Just a few years after opera as a genre had originated in Italy, a substantial contribution to the emergent genre appeared on a stage this side of the Alps with a performance of Claudio Monteverdi’s L’Orfeo at the prince-archbishop’s residence in Salzburg on 10 February 1614. Composed in 1607 for the carnival at the ducal court of Mantua, Monteverdi’s work, which is based on the ancient Orpheus myth, marks the actual ‘big bang’ of operatic history.

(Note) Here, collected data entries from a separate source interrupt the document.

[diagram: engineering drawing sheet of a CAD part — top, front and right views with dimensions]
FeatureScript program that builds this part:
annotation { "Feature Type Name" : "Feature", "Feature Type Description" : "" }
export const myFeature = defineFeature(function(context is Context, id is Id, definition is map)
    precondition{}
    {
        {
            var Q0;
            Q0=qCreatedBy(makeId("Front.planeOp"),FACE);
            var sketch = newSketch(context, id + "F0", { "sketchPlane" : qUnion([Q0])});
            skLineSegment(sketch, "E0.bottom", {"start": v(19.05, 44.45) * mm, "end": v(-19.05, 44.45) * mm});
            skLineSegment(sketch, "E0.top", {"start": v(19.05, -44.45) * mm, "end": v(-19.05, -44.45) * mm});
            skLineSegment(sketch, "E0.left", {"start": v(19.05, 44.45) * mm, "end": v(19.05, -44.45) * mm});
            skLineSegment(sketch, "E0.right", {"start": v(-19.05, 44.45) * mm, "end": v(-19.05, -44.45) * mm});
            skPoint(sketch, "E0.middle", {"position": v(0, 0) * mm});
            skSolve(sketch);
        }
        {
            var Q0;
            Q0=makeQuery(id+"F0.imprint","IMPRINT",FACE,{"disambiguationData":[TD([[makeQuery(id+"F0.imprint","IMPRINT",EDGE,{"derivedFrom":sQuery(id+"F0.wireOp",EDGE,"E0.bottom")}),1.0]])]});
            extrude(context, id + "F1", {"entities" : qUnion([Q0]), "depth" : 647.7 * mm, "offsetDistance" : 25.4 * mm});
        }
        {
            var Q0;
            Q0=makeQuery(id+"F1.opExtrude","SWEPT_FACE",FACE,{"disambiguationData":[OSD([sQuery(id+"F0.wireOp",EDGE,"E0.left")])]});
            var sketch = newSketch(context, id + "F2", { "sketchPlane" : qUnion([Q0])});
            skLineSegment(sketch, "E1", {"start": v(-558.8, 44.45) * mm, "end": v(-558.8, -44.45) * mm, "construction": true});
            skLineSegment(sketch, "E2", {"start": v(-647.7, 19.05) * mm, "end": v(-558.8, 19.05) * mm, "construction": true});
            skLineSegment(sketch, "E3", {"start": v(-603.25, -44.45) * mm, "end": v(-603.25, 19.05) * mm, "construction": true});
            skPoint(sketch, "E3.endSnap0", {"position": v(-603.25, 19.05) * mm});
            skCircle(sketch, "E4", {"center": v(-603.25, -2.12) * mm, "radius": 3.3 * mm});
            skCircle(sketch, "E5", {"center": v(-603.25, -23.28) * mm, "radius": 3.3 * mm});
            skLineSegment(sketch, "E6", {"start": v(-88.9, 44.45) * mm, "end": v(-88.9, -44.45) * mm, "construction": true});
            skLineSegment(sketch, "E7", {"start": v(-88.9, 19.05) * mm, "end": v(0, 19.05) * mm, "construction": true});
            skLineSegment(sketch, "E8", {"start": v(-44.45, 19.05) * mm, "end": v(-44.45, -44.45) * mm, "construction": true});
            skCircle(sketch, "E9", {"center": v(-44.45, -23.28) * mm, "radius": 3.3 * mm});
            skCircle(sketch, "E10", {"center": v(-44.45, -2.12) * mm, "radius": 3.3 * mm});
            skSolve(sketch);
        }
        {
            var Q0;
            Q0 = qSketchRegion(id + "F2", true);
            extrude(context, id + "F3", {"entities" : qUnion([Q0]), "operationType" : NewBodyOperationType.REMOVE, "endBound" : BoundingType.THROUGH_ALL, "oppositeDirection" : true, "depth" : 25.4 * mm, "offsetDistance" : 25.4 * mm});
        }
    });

In Monteverdi’s opera, Orfeo also succeeds in bringing his wife back from the underworld by means of an artful lament; however, he loses her forever when he turns round to look at her, and is left behind alone and distraught. Monteverdi elaborated his composition in an entirely novel way, characterizing protagonists and the action with particular motifs or the timbres of the different instruments. Thus Orfeo’s singing is accompanied by the sound of the harp, and the music of the dancing shepherds brightened with flutes and fiddles, while a chorus of trombones adumbrates the sombre atmosphere of the underworld.
One of the oldest puppeteer groups, the ensemble Carlo Colla & Figli from Milan recounts Monteverdi’s favola in musica with its marionettes, which are surrounded by an antique carousel of painted canvases and voiced by the singers.